Having triumphantly pulled his case in Hozier's Lane out of the very jaws of death and generally wound up his medical affairs with Brother Watson by inducting another young man into his honourable but unpaid share in that extensive practice, Andrew departed from Red Hall and proceeded to Harley Street. To be accurate, he did not altogether proceed since he continued to reside at Justice Street. Dr. Somerville Black had suggested that he should take rooms in his neighbourhood and even half–offered to put him up on the top floor of the great Harley Street mansion, while at the same time suggesting that he might find himself more independent elsewhere. But when Andrew brought the subject to the notice of Mrs. Josky, there was such an explosion that he never even dared to allude to it again. Growing frigid, Mrs. Josky began by asking whether he thought that he had been cheated in her house, because, if so, she was willing to produce the accounts—if she could find them, though she rather believed that she had used the most of them for Laurie's curl–papers. However, doubtless the tradesmen would "come forward" to corroborate her statements.

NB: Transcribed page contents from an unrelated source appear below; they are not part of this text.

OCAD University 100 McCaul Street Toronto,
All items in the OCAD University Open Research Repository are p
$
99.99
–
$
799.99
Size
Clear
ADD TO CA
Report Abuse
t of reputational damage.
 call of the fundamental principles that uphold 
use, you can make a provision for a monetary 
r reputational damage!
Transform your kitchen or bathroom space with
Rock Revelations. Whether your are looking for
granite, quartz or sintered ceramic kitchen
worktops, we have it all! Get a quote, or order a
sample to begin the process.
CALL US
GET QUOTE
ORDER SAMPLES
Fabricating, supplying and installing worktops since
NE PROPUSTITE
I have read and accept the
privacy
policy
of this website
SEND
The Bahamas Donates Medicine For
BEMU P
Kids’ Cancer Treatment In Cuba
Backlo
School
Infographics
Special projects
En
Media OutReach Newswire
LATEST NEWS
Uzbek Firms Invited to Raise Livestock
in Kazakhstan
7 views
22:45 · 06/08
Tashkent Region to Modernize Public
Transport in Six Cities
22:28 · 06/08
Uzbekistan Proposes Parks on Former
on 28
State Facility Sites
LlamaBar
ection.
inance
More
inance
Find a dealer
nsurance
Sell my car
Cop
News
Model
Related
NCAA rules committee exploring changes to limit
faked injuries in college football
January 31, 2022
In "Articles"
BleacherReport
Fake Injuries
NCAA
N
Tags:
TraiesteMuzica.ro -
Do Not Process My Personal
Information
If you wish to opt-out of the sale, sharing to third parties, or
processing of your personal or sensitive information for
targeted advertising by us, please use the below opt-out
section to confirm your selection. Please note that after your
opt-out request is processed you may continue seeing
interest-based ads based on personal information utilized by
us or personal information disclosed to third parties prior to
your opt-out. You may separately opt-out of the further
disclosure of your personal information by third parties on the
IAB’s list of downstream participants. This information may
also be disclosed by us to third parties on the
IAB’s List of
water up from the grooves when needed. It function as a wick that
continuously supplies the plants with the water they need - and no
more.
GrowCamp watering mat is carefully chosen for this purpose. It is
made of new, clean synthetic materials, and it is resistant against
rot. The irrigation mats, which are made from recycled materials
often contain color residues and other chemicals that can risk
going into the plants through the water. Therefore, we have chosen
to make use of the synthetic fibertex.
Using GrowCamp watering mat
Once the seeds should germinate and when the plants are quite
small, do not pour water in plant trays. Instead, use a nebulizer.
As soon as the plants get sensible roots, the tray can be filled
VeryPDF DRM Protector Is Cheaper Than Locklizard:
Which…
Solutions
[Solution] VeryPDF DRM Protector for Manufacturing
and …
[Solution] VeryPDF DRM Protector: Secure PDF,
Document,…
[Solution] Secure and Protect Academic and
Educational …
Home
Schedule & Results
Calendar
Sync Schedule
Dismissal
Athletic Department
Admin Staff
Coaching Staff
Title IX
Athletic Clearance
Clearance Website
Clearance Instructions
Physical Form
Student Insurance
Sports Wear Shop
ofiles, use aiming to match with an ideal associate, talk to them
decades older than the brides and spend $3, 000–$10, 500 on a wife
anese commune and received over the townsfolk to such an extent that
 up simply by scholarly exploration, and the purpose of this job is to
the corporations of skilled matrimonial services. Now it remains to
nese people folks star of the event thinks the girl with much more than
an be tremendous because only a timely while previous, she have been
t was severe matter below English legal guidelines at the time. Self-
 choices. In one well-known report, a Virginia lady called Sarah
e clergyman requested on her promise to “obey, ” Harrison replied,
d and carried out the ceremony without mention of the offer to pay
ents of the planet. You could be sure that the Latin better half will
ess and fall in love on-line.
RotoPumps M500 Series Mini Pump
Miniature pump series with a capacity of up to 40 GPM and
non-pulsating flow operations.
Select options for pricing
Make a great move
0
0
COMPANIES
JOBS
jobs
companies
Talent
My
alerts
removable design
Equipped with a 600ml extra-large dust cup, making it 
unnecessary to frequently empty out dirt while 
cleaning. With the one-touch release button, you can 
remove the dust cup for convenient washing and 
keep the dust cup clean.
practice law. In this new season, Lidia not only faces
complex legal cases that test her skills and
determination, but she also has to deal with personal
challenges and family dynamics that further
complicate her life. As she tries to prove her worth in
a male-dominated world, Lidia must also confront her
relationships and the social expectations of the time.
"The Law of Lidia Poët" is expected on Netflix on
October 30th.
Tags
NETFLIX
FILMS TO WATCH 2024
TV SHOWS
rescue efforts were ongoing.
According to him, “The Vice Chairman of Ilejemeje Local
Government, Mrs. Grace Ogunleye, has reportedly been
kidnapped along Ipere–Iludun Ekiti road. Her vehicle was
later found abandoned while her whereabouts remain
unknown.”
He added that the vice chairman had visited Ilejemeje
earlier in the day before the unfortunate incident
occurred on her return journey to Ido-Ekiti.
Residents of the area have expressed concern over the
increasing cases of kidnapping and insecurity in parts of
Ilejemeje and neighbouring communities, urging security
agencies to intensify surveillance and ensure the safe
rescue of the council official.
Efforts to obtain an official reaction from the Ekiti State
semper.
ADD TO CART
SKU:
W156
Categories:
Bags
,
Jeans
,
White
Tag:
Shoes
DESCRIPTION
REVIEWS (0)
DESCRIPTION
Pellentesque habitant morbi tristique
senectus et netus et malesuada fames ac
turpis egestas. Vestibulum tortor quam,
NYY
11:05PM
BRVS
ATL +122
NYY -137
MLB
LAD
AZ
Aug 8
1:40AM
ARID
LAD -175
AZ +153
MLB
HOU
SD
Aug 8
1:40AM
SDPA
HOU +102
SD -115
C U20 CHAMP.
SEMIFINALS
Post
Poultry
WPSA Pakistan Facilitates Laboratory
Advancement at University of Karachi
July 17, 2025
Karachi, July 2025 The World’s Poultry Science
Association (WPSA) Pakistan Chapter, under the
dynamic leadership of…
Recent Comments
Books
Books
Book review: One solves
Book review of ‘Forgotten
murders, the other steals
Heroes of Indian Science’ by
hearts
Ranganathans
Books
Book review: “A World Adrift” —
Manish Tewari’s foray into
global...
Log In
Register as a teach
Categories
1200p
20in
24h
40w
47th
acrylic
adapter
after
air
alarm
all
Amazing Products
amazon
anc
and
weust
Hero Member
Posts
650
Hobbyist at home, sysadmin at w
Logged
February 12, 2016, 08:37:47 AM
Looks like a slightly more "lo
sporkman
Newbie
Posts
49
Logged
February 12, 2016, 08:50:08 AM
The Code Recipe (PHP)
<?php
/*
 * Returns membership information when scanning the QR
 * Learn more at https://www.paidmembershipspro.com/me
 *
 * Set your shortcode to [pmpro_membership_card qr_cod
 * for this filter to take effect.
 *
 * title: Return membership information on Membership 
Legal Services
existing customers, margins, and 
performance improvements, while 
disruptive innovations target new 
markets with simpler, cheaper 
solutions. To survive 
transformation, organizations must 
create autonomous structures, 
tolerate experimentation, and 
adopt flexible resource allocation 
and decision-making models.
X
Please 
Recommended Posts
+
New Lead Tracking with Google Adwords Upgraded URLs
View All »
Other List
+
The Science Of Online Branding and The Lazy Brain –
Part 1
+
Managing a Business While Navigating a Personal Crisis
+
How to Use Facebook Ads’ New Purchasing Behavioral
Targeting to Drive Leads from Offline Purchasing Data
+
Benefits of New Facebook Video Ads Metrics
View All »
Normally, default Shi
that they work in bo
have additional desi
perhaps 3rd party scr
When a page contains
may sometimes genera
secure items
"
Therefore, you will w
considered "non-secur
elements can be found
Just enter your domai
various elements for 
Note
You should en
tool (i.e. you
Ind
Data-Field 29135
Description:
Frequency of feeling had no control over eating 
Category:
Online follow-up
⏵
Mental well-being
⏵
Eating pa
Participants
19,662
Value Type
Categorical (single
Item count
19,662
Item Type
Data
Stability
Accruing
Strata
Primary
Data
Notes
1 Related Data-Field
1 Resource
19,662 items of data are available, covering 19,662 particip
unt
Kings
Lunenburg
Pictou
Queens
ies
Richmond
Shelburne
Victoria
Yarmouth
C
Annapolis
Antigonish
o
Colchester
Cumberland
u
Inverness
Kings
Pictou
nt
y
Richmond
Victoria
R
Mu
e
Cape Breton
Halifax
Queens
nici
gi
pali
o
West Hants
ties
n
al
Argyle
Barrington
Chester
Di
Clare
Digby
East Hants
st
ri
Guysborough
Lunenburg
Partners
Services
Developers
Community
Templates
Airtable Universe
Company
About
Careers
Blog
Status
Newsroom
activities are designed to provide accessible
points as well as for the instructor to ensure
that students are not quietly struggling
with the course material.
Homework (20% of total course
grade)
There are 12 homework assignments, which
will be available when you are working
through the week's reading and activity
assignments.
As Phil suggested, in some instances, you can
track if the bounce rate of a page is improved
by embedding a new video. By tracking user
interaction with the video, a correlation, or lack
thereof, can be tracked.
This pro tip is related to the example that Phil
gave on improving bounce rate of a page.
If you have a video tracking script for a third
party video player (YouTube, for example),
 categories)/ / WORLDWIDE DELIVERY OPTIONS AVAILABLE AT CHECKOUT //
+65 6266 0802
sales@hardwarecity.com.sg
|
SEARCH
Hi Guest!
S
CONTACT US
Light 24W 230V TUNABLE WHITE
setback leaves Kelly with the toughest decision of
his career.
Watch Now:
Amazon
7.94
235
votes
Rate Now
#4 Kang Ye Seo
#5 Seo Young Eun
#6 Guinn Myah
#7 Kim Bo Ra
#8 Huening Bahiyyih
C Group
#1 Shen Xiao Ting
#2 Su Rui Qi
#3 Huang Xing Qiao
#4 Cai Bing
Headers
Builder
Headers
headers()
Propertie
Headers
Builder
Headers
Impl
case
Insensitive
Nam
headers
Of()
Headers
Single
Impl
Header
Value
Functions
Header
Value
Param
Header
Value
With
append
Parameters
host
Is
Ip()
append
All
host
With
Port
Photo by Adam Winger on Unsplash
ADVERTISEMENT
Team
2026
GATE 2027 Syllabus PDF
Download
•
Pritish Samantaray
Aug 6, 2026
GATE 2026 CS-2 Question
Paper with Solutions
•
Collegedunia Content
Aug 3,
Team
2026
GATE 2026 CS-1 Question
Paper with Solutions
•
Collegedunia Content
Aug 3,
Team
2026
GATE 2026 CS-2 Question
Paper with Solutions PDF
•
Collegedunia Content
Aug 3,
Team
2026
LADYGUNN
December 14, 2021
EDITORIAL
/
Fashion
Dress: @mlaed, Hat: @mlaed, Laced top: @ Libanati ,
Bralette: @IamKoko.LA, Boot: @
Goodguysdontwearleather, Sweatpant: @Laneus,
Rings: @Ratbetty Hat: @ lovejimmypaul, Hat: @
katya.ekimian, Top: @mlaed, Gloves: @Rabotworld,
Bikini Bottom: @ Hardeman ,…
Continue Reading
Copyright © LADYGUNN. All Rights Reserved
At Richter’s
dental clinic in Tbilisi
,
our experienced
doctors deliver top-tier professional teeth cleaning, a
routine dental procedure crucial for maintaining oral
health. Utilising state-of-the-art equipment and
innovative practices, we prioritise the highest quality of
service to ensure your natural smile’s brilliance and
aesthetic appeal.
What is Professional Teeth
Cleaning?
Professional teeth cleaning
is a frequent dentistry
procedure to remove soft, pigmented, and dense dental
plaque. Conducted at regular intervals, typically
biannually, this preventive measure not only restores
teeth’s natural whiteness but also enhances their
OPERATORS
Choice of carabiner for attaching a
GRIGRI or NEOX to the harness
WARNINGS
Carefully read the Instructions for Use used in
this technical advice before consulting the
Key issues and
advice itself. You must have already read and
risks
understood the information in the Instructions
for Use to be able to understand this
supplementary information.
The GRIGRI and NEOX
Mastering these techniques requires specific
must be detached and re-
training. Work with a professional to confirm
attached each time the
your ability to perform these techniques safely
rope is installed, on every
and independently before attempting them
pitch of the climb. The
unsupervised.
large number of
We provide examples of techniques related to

When Andrew disclaimed any such idea with an almost agonized emphasis, she took another tack, or rather tacks. Was the cooking not to his taste? She knew that sometimes in Whitechapel one did not get quite the freshest fish. Herself, recently, she had been made very ill by a bad herring, but she thanked both her own God and that of the deceased Josky, who was of another sort though which she had never really understood, that the said herring, although she had bought it for him, inspired her with doubts, so that she determined to eat it herself.